I’ve seen the word ‘gas’ many times in the books and websites I’ve been reading about babies, but it’s usually connected to colic. Since not all babies are colicky, I skipped reading up about gas…but you shouldn’t. Gas is more than colicky baby. It’s projectile poop and a phobia of opening up a diaper, until you learn to deal with it.
Some time in the 2nd week or so, your little angel will stop having sticky poops and start having seedy and liquid poop. Hurray for that! However, you’ll start to hear farts from the baby, and you’ll realize that there are dry farts, and wet sounding farts that have poop with them. Kind of gross, but okay. At some point, you’ll realize that the baby farts when you change her, and that fart sometimes comes with a fountain of poop. Welcome to the new pits of diaper hell.

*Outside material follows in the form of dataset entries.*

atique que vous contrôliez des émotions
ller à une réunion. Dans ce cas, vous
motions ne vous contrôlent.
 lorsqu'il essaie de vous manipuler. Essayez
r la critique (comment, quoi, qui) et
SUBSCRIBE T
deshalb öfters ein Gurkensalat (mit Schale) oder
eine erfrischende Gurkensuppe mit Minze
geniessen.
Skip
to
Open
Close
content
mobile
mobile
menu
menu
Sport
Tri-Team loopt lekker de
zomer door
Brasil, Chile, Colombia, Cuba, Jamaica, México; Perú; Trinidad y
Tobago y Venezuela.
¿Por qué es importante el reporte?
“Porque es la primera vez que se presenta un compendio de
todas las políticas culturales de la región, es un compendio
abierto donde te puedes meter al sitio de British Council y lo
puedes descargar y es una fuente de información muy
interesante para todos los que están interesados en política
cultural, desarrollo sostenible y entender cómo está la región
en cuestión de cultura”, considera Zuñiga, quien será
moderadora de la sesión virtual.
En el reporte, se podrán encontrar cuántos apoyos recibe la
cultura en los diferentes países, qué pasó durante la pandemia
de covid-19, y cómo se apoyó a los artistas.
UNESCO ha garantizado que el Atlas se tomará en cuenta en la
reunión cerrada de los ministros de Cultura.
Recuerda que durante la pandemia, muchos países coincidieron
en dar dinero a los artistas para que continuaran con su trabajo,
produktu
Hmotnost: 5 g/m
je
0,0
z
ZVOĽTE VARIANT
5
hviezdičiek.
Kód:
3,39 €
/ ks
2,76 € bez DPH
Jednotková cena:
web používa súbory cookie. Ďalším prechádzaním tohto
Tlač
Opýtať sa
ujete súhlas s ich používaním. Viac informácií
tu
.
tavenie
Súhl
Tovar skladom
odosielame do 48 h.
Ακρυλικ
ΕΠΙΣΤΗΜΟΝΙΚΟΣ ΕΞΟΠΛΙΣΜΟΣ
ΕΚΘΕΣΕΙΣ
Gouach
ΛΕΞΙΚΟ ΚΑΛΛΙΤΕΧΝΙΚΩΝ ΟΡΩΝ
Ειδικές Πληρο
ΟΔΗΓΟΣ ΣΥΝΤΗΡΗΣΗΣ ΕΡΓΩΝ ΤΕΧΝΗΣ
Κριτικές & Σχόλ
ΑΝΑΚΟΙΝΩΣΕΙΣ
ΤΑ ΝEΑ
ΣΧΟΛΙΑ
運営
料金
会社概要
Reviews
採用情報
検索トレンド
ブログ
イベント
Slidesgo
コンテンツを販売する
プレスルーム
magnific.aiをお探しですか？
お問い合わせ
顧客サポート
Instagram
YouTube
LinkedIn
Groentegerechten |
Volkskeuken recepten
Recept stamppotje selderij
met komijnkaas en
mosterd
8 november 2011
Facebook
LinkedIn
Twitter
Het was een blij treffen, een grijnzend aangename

Phase 1: projectile poop, easily dislodged gas
It took us a few days, but we figured out how to deal with the projectile poop Russian roulette. When a baby is sleeping soundly and not moving, the built-up gas in her tummy is trapped. When she awakens and starts to move, the gas gets dislodged, increasing the chances of having your precious little one fart-poop on you when you change her diaper. It takes a while for the gas to come out, which is an issue in the middle of the night when you want to get back to bed ASAP. Our easy solution is to feed the baby before changing her diaper: this buys you 10-20 min of farting time. It doesn’t work 100%, but it does save you 9 out of 10 times.
Phase 2: gas issues get worse
As our baby got a couple of weeks older, this feed-before-diapering trick seemed to stop working. It was taking longer for the gas to come out, sometimes not at all. This is when you can revert to diapering before feeding if you prefer (I prefer not to have a damp diaper on me, in case it leaks). This is also when you start having to worry about colic.
The definition for colic is at least 3 hours of crying, although there is no evidence that colic is due to gas. I can’t deal with more than a few minutes of crying. In our case, I know that she is crying due to gas because her belly is clearly bloated, and she quietens down right after a massive fart (or two).
There is the non-medicated route to deal with this: tummy massages, and bicycling the baby’s legs. These have worked slightly to calm her down. There is also gripe water, and then medicines like simethicone that helps form gas bubbles in her system for easier expelling. I’m going to try these out because I can’t bicycle her forever in the middle of the night.
The nurse said that gas issues tend to resolve themselves by 3 months. It doesn’t sound like a long time, but as a sleep deprived new parent, 3 months is forever.